Autonomous shape-shifting soft structures are common in a wide variety of natural systems and scales: from cellular membranes of embryos, through plant leaves and up to invertebrates. These organisms utilize external energy sources to alter their shape via local plastic deformations, prescribing a dynamical intrinsic geometry. Even though their flexibility and versatility are desired properties in man-made structures, so far only rudimentary examples were fabricated, focusing mostly on uni-axial deformations triggered by external stimuli.

In this work we build a completely autonomous soft-tissue that periodically changes its shape due to intrinsic transport-processes fueled by chemicals from its environment. We use environmentally-sensitive gel with equilibrium volume that is coupled to the Belousov-Zhabotinsty (BZ) chemical reaction. This reaction in a two-dimensional medium generates spatio-temporal patterns, resulting in a sheet whose intrinsic geometry is non-uniform and changes over time.
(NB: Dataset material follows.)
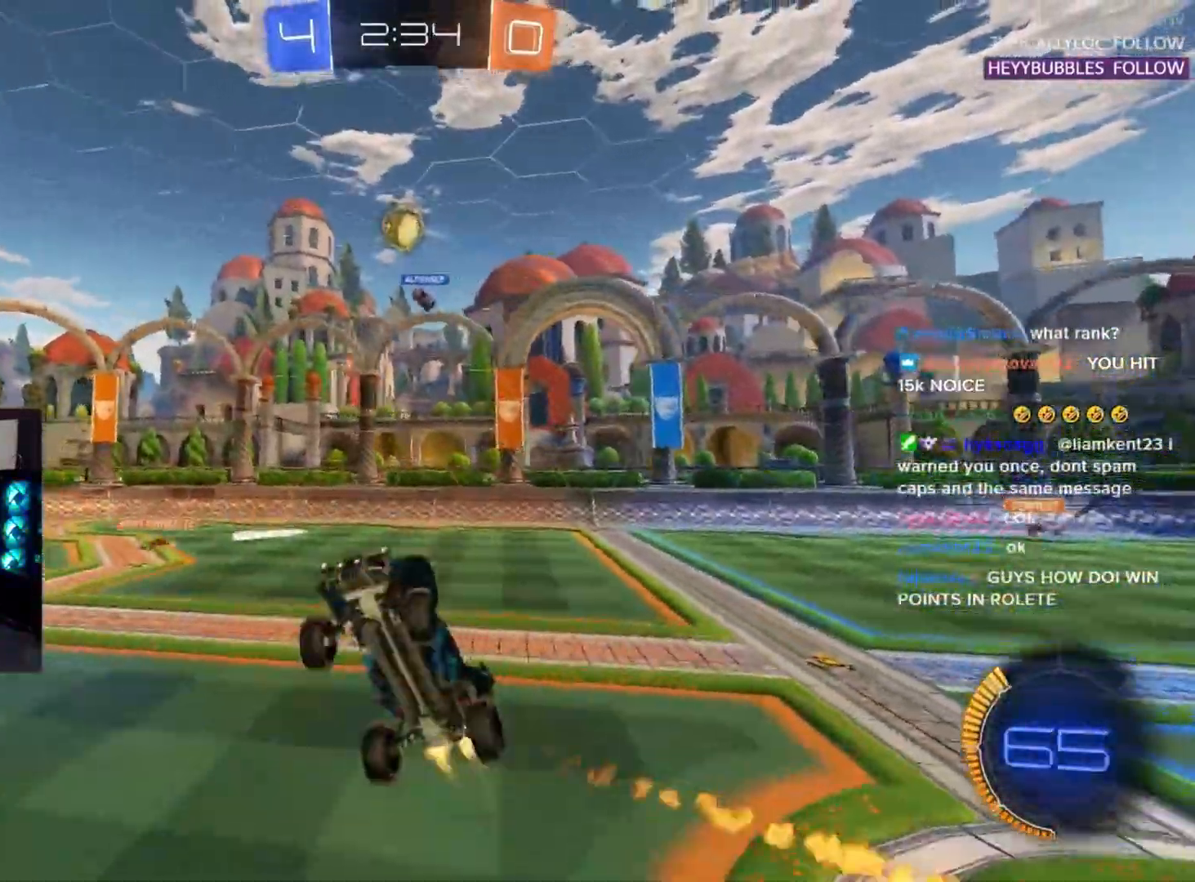
{"buttons": ["R1", "R2", "L3"], "left_stick": "left", "events": [[17, "left_stick", "down"], [33, "R1", "up"], [67, "left_stick", "down-right"], [333, "R1", "down"], [417, "left_stick", "down-left"], [483, "left_stick", "left"]]}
The outcome is a gel that utilizes chemicals in its environment to autonomously change its shape, similarly to biological organisms.

To account for the evolving intrinsic geometry, incompatible elastic models are used, allowing us to study and predict the evolving three-dimensional shape of the gel. The shape and the phase of the BZ-reaction are measured using a stereoscopy apparatus. The experimental results are also compared to numerical elastic solutions.